» Extracted entries:
== Segment start ==

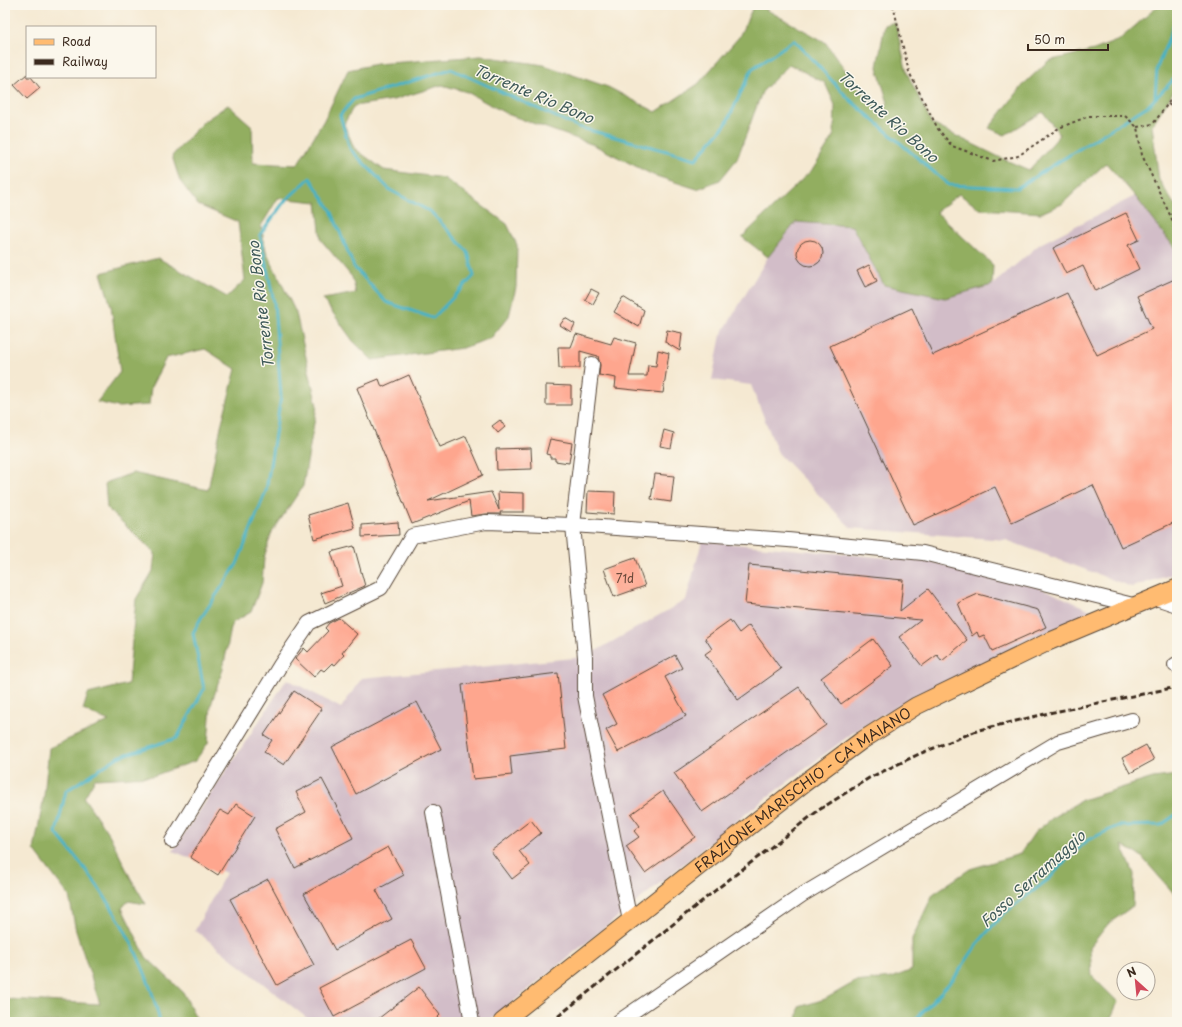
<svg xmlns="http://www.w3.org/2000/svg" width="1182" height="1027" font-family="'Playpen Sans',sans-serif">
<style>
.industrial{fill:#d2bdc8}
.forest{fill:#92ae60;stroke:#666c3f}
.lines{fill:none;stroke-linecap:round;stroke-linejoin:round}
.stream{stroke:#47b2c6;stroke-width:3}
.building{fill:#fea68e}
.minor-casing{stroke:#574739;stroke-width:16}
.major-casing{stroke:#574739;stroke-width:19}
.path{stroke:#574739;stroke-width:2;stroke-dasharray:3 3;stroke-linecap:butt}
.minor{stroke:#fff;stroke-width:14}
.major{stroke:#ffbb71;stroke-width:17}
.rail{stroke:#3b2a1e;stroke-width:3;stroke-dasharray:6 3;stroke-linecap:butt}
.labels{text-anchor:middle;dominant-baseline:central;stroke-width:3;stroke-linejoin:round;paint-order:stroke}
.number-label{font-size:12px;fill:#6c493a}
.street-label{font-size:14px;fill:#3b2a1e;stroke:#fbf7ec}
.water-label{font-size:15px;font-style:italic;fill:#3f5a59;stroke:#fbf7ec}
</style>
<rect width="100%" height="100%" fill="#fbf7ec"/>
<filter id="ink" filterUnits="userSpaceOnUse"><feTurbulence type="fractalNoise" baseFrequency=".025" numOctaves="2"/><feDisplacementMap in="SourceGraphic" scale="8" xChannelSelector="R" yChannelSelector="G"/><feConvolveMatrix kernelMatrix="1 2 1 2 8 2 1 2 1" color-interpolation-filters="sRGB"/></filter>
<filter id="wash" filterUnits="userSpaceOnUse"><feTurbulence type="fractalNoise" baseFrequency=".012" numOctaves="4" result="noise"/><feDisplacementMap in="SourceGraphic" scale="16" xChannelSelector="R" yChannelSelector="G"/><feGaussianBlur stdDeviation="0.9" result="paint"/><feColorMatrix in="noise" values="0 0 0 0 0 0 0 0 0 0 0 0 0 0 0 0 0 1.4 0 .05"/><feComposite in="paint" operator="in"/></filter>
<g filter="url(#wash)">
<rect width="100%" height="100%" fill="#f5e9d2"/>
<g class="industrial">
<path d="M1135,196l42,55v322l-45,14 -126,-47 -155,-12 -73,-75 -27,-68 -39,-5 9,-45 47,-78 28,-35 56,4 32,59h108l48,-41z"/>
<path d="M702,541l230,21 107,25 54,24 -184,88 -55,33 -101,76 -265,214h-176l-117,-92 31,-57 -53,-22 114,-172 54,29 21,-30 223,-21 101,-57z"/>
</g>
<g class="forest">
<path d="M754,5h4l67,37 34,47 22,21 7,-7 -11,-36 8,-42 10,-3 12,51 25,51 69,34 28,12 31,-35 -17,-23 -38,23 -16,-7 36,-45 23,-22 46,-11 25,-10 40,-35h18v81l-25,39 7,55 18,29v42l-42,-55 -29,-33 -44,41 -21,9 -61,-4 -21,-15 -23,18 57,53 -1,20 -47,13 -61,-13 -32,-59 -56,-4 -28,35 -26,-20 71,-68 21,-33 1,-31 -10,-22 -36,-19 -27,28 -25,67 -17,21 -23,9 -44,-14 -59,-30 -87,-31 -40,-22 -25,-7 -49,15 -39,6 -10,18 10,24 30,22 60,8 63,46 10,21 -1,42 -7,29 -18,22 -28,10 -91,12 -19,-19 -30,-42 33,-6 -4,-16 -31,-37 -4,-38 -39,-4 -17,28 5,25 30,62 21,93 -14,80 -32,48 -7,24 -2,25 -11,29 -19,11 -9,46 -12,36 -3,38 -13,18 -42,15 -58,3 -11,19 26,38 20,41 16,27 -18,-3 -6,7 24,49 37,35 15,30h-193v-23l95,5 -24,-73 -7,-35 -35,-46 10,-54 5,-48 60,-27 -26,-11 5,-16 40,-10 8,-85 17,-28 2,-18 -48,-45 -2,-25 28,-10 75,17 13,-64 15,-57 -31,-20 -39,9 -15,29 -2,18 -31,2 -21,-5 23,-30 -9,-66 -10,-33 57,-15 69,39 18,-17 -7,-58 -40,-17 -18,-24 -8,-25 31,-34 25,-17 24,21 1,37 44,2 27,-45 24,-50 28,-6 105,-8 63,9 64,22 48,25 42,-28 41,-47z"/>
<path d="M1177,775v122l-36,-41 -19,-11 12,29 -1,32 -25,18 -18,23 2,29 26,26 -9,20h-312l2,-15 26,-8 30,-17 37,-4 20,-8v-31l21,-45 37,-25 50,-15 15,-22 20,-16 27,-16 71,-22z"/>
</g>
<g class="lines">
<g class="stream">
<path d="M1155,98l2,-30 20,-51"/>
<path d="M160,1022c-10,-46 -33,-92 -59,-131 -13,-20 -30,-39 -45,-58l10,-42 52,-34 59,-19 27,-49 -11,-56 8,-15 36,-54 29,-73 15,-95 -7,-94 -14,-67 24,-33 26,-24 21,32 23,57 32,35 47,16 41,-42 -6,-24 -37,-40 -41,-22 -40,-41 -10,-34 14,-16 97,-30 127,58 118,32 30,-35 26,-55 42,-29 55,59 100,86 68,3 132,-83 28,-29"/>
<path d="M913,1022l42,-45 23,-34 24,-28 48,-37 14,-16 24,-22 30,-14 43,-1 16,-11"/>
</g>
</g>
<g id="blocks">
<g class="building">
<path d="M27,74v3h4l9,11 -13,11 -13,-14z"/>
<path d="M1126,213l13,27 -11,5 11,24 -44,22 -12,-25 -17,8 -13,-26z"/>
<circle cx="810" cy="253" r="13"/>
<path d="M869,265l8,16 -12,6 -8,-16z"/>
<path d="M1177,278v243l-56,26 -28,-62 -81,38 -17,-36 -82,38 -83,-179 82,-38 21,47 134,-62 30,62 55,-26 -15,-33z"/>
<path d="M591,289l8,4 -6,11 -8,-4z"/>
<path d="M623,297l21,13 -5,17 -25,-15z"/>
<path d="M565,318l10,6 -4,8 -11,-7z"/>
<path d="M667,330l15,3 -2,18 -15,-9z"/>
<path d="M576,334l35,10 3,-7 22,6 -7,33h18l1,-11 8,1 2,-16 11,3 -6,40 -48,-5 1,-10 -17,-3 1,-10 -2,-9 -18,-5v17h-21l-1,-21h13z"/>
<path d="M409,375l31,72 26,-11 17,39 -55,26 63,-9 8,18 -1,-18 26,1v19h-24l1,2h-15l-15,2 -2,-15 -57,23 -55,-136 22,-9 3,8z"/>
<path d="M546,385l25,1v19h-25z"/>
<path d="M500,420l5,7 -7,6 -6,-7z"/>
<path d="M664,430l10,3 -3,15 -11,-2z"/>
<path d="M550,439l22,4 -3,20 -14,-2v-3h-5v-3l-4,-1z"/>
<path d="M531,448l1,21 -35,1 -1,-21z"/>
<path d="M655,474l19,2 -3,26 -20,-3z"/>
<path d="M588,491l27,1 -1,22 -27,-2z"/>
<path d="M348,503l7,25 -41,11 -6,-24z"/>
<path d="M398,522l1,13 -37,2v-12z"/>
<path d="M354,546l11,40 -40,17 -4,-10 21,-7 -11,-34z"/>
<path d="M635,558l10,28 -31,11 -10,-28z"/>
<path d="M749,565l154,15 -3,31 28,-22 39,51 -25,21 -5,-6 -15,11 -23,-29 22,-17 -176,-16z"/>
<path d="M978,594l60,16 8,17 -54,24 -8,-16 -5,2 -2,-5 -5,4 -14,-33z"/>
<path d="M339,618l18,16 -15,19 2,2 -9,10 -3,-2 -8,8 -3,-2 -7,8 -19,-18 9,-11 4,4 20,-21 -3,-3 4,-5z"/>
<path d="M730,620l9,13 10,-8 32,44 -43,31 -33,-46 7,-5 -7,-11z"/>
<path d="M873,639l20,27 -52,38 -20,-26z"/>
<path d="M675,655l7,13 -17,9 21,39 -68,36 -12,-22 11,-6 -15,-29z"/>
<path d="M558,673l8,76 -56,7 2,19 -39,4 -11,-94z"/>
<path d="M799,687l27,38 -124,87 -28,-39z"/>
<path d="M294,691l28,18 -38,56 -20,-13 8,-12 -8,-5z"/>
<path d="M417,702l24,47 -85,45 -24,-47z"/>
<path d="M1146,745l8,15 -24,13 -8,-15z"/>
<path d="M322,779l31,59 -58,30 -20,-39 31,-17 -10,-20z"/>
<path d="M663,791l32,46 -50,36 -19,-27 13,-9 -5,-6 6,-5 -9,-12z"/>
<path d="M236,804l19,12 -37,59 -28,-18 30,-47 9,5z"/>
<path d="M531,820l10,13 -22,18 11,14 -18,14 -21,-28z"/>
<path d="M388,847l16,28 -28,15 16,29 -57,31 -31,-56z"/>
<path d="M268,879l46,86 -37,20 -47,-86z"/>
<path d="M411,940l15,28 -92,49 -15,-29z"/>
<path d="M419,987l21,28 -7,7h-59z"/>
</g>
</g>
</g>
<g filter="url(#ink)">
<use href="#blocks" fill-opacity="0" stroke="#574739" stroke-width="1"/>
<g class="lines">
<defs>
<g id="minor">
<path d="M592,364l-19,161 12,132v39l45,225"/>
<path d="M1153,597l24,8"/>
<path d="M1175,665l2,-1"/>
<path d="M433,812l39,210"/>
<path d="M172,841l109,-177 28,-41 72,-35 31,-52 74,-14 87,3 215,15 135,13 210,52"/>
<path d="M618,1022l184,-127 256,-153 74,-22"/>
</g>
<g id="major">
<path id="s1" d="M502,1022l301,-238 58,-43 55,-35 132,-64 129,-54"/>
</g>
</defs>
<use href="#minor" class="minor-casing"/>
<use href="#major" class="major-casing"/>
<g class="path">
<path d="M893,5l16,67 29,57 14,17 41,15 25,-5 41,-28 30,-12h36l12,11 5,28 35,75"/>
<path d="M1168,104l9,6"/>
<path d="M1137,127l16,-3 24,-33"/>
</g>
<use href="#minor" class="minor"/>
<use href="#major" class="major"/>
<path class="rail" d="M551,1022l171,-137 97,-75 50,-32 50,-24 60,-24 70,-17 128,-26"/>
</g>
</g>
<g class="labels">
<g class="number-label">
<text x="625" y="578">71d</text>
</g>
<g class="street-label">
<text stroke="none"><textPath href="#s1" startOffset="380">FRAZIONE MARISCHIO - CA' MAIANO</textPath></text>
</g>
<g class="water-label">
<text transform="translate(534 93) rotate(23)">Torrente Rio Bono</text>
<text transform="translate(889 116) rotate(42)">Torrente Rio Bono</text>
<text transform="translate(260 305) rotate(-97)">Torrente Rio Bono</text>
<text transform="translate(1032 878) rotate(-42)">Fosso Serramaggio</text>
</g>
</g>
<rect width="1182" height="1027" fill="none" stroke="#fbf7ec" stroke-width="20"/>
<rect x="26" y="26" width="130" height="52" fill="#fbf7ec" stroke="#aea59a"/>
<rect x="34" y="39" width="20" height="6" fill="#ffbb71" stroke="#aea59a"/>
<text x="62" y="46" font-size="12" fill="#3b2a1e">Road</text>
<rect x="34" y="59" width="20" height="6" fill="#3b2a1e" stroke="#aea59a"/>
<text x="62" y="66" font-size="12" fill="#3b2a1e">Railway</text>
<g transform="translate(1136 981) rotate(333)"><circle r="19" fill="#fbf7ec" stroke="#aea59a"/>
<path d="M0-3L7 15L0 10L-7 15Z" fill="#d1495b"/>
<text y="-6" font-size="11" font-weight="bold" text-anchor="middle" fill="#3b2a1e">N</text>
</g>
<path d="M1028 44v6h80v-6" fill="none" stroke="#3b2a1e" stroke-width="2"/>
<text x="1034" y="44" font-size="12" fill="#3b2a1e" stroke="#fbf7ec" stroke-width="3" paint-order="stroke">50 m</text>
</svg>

== Segment end ==

» Problem to work on: Find every line in the records that contains the word "feDisplacementMap"; copy those lines.

» Output for this task:
<filter id="ink" filterUnits="userSpaceOnUse"><feTurbulence type="fractalNoise" baseFrequency=".025" numOctaves="2"/><feDisplacementMap in="SourceGraphic" scale="8" xChannelSelector="R" yChannelSelector="G"/><feConvolveMatrix kernelMatrix="1 2 1 2 8 2 1 2 1" color-interpolation-filters="sRGB"/></filter>
<filter id="wash" filterUnits="userSpaceOnUse"><feTurbulence type="fractalNoise" baseFrequency=".012" numOctaves="4" result="noise"/><feDisplacementMap in="SourceGraphic" scale="16" xChannelSelector="R" yChannelSelector="G"/><feGaussianBlur stdDeviation="0.9" result="paint"/><feColorMatrix in="noise" values="0 0 0 0 0 0 0 0 0 0 0 0 0 0 0 0 0 1.4 0 .05"/><feComposite in="paint" operator="in"/></filter>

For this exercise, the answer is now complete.